The Limits of SEC Disclosures
In this recent cybersecurity attack, both SolarWinds and FireEye made their required SEC disclosures. The disclosures do not—and were never intended to—provide information to consumers, supply chain partners, other federal and state government agencies, or international governments with an interest in the disclosed information.
Why? The SEC disclosure regime typically does not regulate public disclosures by nonreporting companies or individuals, absent a financial interest or holding an officer or director position in a reporting company.
Furthermore, the Form 8-K disclosure regime is standards-based. As such, it is very likely that companies will refrain from disclosing information that may arguably be irrelevant to a materiality standard—even if that information is needed by other parties. For example, an SEC disclosure of a hack might not report which individuals or corporate interlocutors were impacted; they may only describe generally which information is at risk.
The gaps in the disclosure regime are enormous. Companies with no SEC reporting obligations are not covered, and extremely large companies, be they defense contractors or tech firms, may have operations so vast that only the most significant of cyber hacks would materially affect their finances, triggering a disclosure obligation.
In assessing materiality for reporting obligation purposes, the SEC advises that companies generally weigh “the potential materiality of any identified risk and, in the case of incidents, the importance of any compromised information and of the impact of the incident on the company’s operations.” Public companies are required by the SEC to report when one or more cybersecurity incidents materially affects the company’s finances, operations, or liquidity; or presents risks of litigation, regulatory investigations, harm to reputation, increased insurance costs, or potential harm to its products, services, and customer and vendor relations.
It’s disconcerting to remember that, were FireEye and SolarWinds not public companies that complied with their reporting obligations, there would have been no SEC disclosure in the wake of these hacks. There are far fewer public companies than decades past, and they are now outnumbered almost 2-to-1 by private companies. This makes SEC disclosure surprisingly hit-or-miss whenever a hack occurs.
○ ○ ○ ○ ○
The passage on SEC disclosure limits names the parties that the SEC disclosures were never intended to inform. List each of them.

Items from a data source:
○ ○ ○ ○ ○
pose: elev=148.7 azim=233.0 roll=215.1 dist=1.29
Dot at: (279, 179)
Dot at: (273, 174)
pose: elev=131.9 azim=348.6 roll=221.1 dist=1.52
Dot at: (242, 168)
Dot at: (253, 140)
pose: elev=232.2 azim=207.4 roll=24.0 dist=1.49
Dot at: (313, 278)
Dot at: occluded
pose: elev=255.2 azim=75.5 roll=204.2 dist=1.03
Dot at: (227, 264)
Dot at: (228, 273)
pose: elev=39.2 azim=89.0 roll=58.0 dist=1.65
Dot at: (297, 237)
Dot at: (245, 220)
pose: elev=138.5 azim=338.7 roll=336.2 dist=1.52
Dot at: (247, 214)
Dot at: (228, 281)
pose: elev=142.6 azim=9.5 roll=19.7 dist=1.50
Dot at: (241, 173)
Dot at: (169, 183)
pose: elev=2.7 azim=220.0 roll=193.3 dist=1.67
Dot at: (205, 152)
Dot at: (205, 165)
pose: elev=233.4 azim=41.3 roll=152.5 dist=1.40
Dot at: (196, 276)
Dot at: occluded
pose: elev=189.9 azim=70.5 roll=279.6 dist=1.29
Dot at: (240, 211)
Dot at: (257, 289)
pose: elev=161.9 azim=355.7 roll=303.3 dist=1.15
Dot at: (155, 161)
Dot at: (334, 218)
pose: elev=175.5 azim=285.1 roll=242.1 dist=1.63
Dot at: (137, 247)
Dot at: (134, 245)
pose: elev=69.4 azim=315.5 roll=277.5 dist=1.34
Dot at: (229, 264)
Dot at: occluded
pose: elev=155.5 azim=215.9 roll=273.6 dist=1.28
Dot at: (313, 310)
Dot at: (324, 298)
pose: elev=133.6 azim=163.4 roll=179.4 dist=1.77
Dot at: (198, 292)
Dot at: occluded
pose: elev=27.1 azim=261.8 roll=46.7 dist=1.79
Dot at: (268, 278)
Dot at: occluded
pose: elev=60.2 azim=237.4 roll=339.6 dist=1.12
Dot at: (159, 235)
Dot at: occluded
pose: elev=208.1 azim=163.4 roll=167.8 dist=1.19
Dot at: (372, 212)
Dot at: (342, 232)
○ ○ ○ ○ ○
-- Written response --
- Consumers
- Supply chain partners
- Other federal and state government agencies
- International governments with an interest in the disclosed information